そして簡単な打合せの後、訪問先の方に滞在中のお礼を言って帰ろうとした矢先のこと、

「!」

ありがちなんだけどね、

この土地の名所の模型、それもスーツケースに入るかどうかという立派なケースに入った模型がプレゼントとして用意されていた。それも日本人とローカルスタッフのS君も含めた人数分。いやぁ、これまでにもあちこちの国で、小皿や民族衣装の帽子、観光地の写真集、コーヒー豆、小物、ジャム等々をお土産にいただいたことはあるけど、この大きさは初めて。しかも乱暴に扱うと直ぐにケースが壊れちゃいそう。そして大切に日本に持って帰ったとしても、その先はどうしたらいいのか判らない。だって名所らしいけど行ったことが無い場所の模型なのでよく判らない。シャンパンをS君に押し付けて安堵していたものの、これは予想しなかった展開。

それでもホテルに戻り、S君にシャンパンを見せたら洒落たカバーに入っていたのが気に入ったようで、喜んで引き取ってくれた。彼は一夜にしてシャンパンと大きくて脆い模型という、どちらも飛行機で運ぶには面倒なものを入手したわけだ。

----------

• _課題_
- A) 本文で、プレゼントとして用意されていたのは何の模型か。
- B) お土産の模型をめぐる本文の続きを書きなさい。
資料は本文とは別の出典から採ったものである。

----------

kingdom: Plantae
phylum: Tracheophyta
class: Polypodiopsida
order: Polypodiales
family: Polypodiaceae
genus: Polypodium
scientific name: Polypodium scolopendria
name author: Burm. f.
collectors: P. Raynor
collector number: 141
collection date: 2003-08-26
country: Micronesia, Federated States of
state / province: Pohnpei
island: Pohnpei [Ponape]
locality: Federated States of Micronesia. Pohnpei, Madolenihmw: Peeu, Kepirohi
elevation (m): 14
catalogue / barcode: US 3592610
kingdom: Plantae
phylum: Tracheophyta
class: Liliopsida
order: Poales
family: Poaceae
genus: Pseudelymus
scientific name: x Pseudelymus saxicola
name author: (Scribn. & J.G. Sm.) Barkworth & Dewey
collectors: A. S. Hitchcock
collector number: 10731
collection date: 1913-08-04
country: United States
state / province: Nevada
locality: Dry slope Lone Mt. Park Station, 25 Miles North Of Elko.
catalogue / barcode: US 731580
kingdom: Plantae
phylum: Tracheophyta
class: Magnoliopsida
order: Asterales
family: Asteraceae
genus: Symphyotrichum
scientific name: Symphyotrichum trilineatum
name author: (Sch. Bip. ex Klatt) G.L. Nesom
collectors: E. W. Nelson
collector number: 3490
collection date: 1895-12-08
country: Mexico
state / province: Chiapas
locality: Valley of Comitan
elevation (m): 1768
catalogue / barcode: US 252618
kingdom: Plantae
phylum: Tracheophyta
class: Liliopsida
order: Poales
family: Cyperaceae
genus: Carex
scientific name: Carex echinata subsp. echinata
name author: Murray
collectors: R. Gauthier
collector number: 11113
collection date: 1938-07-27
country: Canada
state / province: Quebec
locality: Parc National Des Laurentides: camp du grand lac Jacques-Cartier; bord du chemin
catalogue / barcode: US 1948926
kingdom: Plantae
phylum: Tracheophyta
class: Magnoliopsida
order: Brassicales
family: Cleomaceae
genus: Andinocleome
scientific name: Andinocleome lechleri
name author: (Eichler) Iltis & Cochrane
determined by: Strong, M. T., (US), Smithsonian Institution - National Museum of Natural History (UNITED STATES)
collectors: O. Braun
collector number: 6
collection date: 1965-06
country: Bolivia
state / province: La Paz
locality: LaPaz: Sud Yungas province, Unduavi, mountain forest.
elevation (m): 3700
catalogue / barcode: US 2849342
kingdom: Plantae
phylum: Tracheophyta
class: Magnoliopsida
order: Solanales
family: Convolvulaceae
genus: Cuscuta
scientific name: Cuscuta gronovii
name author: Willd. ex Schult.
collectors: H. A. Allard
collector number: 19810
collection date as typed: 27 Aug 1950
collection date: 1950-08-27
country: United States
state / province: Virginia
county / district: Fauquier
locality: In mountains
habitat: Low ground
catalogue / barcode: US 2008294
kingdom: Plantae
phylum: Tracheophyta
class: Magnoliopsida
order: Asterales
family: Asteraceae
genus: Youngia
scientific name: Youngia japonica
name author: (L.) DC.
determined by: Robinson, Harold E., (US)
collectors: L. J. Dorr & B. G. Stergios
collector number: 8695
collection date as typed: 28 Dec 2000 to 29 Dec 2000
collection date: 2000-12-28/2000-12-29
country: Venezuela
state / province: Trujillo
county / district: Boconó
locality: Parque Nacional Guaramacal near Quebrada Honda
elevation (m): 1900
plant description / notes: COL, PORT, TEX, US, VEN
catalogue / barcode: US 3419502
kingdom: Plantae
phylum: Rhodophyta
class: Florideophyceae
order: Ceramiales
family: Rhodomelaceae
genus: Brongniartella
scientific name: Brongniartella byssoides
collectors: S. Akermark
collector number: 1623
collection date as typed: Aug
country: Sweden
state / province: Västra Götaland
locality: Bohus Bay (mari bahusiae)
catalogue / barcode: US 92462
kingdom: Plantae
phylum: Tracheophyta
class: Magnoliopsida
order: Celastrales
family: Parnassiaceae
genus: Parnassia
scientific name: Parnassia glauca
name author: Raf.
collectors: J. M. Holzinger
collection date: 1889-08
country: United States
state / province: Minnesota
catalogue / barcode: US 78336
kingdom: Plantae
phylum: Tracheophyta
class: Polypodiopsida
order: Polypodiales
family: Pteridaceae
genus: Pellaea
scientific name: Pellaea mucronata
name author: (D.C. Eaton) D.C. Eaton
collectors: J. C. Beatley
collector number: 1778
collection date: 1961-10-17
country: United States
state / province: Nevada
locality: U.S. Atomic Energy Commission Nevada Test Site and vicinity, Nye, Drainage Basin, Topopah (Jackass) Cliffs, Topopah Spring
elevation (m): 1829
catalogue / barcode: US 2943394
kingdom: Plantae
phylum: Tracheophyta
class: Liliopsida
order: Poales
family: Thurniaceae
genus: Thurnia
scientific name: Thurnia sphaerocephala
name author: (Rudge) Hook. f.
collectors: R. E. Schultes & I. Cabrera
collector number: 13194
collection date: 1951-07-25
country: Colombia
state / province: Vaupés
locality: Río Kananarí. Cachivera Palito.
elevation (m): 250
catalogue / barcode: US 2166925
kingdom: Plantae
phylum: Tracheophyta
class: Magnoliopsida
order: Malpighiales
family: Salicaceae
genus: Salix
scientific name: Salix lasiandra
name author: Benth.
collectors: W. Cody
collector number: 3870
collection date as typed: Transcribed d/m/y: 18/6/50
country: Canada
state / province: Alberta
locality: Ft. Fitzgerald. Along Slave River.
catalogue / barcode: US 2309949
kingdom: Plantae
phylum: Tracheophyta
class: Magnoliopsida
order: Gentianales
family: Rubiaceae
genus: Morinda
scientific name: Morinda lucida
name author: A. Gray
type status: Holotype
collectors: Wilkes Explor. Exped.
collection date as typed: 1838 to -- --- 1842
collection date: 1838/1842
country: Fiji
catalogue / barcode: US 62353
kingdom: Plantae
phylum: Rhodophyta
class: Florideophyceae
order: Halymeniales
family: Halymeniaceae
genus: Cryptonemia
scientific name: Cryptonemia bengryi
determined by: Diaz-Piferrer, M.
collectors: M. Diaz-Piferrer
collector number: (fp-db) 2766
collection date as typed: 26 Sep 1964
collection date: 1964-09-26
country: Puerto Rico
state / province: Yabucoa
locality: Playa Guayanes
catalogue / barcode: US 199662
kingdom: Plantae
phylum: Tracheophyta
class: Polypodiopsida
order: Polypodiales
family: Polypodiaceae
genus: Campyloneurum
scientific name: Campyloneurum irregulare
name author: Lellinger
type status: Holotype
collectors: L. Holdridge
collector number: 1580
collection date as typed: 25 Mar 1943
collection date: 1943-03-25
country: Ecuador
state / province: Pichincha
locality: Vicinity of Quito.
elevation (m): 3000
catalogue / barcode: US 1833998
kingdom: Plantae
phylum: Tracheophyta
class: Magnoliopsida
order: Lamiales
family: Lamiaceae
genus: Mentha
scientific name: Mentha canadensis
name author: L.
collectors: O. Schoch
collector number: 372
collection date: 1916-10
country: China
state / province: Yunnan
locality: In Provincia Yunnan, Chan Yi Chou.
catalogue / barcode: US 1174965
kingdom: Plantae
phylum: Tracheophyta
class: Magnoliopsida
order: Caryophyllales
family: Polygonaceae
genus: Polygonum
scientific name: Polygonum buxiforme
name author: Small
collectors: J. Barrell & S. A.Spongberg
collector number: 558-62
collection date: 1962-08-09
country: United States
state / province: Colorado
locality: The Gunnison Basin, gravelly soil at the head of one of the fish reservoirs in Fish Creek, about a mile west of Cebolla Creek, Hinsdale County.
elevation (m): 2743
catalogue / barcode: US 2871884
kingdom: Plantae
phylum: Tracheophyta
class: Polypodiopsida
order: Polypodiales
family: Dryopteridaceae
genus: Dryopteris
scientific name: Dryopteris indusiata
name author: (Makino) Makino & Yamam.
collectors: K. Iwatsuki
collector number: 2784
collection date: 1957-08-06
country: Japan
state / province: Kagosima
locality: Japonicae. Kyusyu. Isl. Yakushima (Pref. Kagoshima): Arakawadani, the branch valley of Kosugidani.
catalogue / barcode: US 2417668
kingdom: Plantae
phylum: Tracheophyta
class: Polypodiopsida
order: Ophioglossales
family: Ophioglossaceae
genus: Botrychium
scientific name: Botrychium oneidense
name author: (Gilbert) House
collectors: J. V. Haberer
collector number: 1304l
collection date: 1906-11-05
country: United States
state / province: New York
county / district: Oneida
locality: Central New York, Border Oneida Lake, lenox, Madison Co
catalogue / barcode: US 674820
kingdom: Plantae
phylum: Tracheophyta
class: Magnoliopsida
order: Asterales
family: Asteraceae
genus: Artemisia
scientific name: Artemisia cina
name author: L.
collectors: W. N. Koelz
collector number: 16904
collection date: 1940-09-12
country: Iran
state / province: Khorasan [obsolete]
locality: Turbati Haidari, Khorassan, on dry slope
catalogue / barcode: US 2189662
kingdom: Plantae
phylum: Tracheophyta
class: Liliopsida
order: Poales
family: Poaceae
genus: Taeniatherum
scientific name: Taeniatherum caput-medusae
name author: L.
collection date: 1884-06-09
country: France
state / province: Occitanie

----------

• _課題の解答_
- A) この土地の名所の模型。

- B)
部屋に戻り、2時間ほどかけて荷造りの総まとめ。明日の朝にシャワーを浴びて着替えたら洗濯物をスーツケースに入れればおしまい、というところまで片付けた。

本当は、手荷物にいろいろ詰め込んで、スーツケースをできるだけ軽くしようと思ったんだけど、結局は模型がどこにも入らないために、ビニール袋のままぶら下げて持ち帰ることにした。
負担を減らすために手荷物を少なめにせざるを得ず、結局、預け入れ荷物が軽くならない。

飛行機で移動する人へのお土産は、軽くて嵩張らずに押しても壊れず、液体が入っていないものにしてくださいね。